Saturday, November 1, 2008


For my journalism class assignment I had to interview someone and then interview 2 people that knew that person. OK, so I am boasting, I got 50/50 points. That was very encouraging day. Here is my story:

When walking into Sandra Y.’s office it is easy to see why the dead don’t leave her alone. There is order and peace. Notebooks are labeled and filed on bookshelves, special drawers hold over 16,000 family file names and numerous files are stuffed with accumulated information while searching for her kindred dead.

One of the three-fold missions of The Church of Jesus Christ of Latter-day Saints is to redeem the dead.

“You don’t build temples for their good looks,” Y. said. ”We need to do our family history.
There will come a time when the significance of ‘Redeem the Dead’ will come to force.”

Every family has a unique story. As a volunteer at the Alpine Tabernacle Family History Center one can find Y., each Tuesday, helping patrons find that story. She assists and teaches others how to search their own family history. One patron, Sheila P., was directed to her because of a chance meeting in the temple with P.’s husband. Y. visited the temple one evening to do temple sealings for her family. Von P. noticed the lilting British accent of Y., his wife is British also, so he struck up a conversation. During their discussion he discovered that she was a family history consultant, and that she had a special interest in British genealogy.

“It was sheer providence,” P. said. “She made it easy.”

“She knows how to get into the records on the internet,” P. said. “She is very thorough, documenting everything exactly where we found it.”

Shortly after Y.’s mother passed away she met a young man, Trevor Y. They took a holiday together to visit an aunt who lived in the southern part of England. The aunt was a “Mormon.” Neither she nor Trevor thought much of this religious faith after their discussions with the missionaries, and dismissed the experience. However, the missionaries did not forget them. A few months later this set of missionaries were attending a meeting where they met some missionaries that lived in Y.’s hometown. The missionaries promptly told them that there were a couple of young kids that needed the gospel.

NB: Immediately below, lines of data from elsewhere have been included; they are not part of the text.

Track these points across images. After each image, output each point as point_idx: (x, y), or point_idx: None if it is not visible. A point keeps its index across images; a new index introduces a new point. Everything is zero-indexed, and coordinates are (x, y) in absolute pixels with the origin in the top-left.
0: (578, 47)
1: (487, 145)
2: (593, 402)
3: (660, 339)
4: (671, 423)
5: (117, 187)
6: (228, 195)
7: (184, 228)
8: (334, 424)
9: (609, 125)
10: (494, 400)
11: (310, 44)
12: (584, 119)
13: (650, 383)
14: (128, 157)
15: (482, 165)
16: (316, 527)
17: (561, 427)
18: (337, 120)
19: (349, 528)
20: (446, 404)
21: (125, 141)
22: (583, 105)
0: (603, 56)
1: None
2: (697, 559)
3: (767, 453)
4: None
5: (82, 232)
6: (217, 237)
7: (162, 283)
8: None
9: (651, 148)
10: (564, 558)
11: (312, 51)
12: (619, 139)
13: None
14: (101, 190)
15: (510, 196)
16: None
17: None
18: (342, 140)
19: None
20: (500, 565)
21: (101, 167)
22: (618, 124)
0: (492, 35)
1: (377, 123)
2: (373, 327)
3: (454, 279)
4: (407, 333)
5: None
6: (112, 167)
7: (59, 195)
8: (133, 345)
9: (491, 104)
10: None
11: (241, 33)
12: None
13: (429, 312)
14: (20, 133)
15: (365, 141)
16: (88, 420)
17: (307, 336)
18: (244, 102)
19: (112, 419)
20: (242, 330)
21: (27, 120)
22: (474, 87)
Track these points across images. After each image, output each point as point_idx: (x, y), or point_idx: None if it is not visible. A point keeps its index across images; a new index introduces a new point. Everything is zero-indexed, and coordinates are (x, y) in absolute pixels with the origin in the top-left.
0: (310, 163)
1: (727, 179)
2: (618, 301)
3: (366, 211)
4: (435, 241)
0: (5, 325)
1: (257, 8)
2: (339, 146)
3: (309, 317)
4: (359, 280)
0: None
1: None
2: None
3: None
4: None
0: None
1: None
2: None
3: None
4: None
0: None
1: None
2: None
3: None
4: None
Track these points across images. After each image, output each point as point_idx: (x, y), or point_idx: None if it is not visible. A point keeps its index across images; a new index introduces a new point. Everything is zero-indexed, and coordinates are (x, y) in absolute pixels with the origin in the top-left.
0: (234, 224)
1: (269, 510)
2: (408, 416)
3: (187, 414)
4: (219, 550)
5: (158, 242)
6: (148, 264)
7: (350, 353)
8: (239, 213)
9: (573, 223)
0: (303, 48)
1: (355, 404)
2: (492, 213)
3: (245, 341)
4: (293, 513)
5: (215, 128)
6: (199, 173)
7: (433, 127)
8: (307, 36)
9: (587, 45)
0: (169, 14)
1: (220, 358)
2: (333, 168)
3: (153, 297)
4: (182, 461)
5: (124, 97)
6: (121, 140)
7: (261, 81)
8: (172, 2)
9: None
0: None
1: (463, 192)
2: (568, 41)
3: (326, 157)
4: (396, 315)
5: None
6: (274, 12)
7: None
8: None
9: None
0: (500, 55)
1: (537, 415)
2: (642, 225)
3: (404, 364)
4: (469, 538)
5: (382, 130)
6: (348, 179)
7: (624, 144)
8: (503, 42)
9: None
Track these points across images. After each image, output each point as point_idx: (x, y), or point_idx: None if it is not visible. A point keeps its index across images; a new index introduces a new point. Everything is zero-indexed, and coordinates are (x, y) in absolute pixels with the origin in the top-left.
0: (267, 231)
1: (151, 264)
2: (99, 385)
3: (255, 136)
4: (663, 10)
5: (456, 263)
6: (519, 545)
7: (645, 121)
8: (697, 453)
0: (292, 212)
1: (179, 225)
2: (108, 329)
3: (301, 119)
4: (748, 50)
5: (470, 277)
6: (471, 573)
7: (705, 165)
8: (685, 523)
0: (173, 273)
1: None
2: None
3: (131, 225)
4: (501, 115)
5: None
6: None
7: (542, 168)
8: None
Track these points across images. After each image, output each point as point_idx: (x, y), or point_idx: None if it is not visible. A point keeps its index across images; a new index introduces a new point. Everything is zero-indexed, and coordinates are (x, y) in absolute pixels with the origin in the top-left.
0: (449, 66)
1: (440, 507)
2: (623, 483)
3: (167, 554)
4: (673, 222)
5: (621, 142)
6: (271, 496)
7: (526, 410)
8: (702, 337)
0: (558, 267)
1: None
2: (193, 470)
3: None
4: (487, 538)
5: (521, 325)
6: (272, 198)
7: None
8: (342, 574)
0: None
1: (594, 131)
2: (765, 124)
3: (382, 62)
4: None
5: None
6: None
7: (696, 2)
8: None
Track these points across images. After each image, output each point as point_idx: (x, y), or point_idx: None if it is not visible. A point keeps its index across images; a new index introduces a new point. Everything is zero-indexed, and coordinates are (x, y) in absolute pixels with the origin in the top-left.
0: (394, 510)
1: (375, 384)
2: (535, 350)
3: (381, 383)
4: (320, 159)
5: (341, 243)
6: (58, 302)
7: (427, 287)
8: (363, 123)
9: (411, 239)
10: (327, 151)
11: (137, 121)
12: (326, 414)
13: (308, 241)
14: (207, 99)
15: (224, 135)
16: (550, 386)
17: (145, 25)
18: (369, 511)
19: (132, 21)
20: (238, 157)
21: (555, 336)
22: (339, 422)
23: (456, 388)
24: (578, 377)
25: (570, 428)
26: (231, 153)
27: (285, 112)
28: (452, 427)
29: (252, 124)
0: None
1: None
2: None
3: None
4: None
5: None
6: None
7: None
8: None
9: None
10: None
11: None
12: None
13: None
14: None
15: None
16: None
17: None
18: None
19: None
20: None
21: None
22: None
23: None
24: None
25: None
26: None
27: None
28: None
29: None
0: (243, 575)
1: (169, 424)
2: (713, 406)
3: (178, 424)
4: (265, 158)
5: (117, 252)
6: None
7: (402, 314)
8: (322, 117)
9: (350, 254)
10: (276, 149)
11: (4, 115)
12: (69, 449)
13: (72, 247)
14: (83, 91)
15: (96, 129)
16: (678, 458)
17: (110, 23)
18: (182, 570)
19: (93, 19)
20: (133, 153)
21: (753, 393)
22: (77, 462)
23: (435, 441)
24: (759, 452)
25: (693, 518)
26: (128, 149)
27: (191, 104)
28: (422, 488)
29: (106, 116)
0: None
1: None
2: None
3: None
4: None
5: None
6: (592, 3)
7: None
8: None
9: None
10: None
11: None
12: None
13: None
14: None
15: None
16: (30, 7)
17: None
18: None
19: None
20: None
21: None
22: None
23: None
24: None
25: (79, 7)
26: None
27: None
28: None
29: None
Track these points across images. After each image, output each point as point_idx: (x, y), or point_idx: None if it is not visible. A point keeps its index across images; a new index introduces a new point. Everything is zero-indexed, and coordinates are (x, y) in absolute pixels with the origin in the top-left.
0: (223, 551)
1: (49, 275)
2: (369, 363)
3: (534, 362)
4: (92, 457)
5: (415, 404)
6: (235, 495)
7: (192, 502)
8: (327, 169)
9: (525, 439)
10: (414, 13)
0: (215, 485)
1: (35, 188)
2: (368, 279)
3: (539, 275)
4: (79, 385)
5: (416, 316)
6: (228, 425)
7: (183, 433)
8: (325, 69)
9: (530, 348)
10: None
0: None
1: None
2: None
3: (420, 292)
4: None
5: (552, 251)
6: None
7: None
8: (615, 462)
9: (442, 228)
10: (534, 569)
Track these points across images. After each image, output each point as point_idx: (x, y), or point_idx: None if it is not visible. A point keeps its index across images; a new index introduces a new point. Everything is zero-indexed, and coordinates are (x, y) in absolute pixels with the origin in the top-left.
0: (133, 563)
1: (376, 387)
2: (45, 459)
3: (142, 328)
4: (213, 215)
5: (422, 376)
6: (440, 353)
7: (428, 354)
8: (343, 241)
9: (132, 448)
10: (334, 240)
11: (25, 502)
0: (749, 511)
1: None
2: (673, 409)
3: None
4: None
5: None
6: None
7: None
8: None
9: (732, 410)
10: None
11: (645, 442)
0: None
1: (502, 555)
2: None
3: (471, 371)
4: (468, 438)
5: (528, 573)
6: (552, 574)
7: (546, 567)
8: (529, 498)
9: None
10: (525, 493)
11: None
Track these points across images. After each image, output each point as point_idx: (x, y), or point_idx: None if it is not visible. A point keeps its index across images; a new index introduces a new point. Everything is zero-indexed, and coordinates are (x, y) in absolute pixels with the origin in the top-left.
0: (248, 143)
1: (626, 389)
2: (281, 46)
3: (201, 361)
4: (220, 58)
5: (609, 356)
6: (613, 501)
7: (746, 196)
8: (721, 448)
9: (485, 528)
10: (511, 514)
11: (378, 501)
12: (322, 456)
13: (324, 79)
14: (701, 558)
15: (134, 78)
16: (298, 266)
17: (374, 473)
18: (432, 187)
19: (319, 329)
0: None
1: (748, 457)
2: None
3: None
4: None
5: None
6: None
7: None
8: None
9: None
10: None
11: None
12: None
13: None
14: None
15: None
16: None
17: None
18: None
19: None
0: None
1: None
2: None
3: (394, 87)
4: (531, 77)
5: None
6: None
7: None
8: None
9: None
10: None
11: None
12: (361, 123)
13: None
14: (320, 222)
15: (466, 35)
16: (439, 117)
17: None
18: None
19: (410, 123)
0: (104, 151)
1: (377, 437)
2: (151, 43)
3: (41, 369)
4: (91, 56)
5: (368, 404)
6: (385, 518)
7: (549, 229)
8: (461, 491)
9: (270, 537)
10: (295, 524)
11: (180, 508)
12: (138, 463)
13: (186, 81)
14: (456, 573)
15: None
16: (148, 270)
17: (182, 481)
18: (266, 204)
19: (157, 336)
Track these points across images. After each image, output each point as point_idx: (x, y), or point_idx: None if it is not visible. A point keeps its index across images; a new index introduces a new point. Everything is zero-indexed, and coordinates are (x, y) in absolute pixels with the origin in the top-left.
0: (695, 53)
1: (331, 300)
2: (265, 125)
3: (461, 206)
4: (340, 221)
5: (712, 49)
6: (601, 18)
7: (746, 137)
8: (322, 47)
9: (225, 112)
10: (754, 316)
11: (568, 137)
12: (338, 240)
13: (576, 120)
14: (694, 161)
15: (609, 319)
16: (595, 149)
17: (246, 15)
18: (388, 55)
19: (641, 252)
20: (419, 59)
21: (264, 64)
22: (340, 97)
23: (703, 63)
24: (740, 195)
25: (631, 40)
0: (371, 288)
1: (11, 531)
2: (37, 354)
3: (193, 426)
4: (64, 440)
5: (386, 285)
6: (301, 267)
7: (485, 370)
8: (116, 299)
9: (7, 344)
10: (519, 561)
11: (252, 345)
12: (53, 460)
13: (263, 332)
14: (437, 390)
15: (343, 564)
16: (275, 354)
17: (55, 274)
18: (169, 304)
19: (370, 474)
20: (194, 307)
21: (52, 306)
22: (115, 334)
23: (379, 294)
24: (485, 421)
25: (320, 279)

Both Y., and her husband-to-be, joined the church in 1959, and married soon after. Y. wanted to leave England for America, so after selling everything, the family immigrated to the United States. With two children under the age of 3, four suitcases and $200, they arrived in Salt Lake City in 1963. Y.’s husband worked for $2 a day and she managed apartments. Y.’s husband has never looked back; he felt he had come home.

However, Y. missed her family and homeland and traveled back to England only to discover that visiting living relatives was not the only way to cure a homesick heart.

“I know that when I was on the other side, I said, ‘I will do it!’,” Y. said. “Next time I will sit on my hands. I can’t leave it alone—they won’t leave me alone! I eat, sleep, and breathe family history.”

“My daughter will call to make an appointment with me for lunch,” Y. said. “She calls it--lunch with the living.”

Y.’s daughter, Julie P., describes her mother’s temperament as sweet and giving, always willing to serve others. Genealogy became one of the family projects, one where they learned to serve those that have passed on.

“My mom has a ‘no one left behind’ rule,” P. said. “It is something personal for her. It is as if someone leads her.”

“Oh, look, there’s one more lovely little family,” Y. said.

When it comes to family relationships or family history, Y.’s life is evident that her love is genuine and sincere. At this time in her life she has found a passion that gets her out of bed in the morning and excited to welcome those departed to her office.